'Marginalisation of Muslim women rampant in US' Monday, December 29 2003 13:09 Hrs (IST) Washington:
Asra Q Nomani, a Mumbai-born Indian American who had been a 'The Wall Street Journal' reporter, believes that marginalisation of women within the US' Islamic society is worsening because of the spread of strict Wahhabi and Salafi schools of Islam.
Writing in 'The Washington Post', Nomani cites a study conducted recently by Council on American-Islamic Relations (CAIR) to contend that Muslim women are increasingly being denied the rights that their religion gives them.

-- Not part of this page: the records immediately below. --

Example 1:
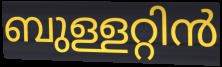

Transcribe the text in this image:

ബുള്ളറ്റിൻ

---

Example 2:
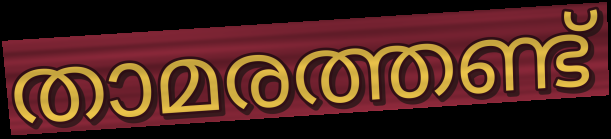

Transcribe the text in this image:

താമരത്തണ്ട്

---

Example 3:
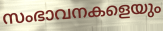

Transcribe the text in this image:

സംഭാവനകളെയും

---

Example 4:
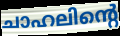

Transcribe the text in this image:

ചാഹലിന്റെ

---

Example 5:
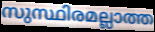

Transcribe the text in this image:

സുസ്ഥിരമല്ലാത്ത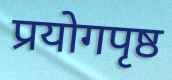
प्रयोगपृष्ठ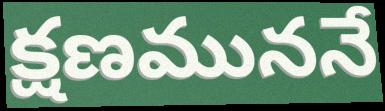
క్షణముననేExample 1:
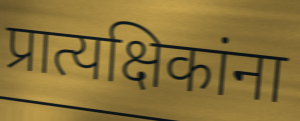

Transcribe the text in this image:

प्रात्यक्षिकांना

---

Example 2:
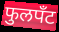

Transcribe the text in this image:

फुलपँट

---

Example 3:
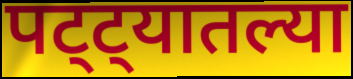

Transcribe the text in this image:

पट्ट्यातल्या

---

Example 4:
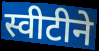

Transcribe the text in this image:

स्वीटीने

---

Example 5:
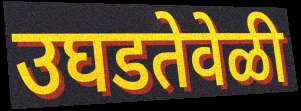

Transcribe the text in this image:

उघडतेवेळीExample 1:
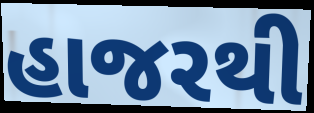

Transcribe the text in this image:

હાજરથી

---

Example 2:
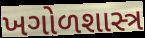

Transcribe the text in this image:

ખગોળશાસ્ત્ર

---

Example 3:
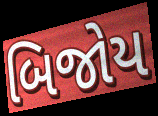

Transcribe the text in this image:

બિજોય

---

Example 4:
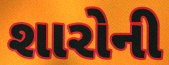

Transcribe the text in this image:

શારોની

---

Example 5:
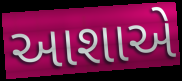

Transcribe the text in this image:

આશાએ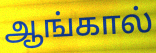
ஆங்கால்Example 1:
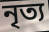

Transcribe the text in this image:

নৃত্য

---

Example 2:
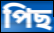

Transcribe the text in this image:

পিছ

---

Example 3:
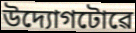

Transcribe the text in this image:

উদ্যোগটোৱে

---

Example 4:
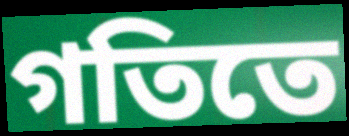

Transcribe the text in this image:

গতিতে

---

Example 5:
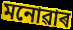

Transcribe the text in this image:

মনোৱাৰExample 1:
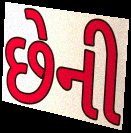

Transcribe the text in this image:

છેની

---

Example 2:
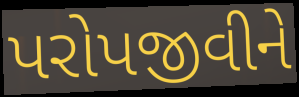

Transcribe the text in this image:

પરોપજીવીને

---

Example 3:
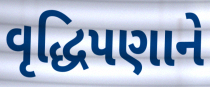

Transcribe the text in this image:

વૃદ્ધિપણાને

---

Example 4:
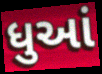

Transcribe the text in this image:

ધુઆં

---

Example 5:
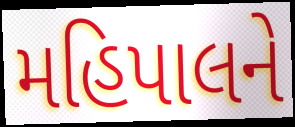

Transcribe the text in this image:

મહિપાલને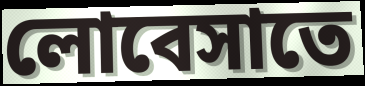
লোবেসাতেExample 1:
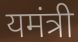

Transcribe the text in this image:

यमंत्री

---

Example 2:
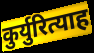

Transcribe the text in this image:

कुर्युरित्याह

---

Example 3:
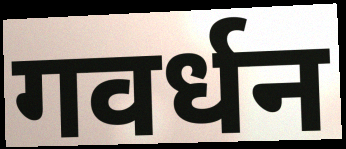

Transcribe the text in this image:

गवर्धन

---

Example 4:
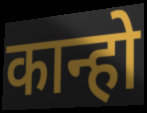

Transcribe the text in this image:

कान्हो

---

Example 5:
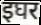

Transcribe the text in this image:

इघर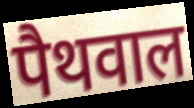
पैथवाल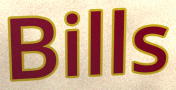
Bills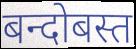
बन्दोबस्तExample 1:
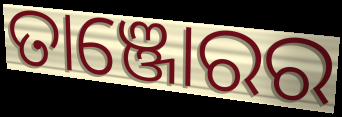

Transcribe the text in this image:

ତାଞ୍ଜୋରର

"The practice of having women pray behind a curtain or in another room is becoming more widespread" in the US. In 2000, women at 66 per cent of the US mosques surveyed prayed behind a curtain or partition or in another room, compared with 52 per cent in 1994, according to the survey of leaders of 416 mosques nationwide, she writes.
Nomani, the writer of a forthcoming book 'Daughters of Hajira', writes that orthodoxy was brought in the US by the strict Wahhabi and Salafi schools of Islam, which largely exclude women from public spaces and stack mosque libraries with books printed by the Government of Saudi Arabia where Wahhabi teachings reign.
She also describes her own struggles against orthodoxy in America, which she says has no roots in the teachings of the Prophet of Islam.
The orthodoxy is manifest in segregation of women in mosques, not allowing women to address the faithful by using the loudspeaker in mosques, and punishment of stoning to death for unmarried mothers, she writes.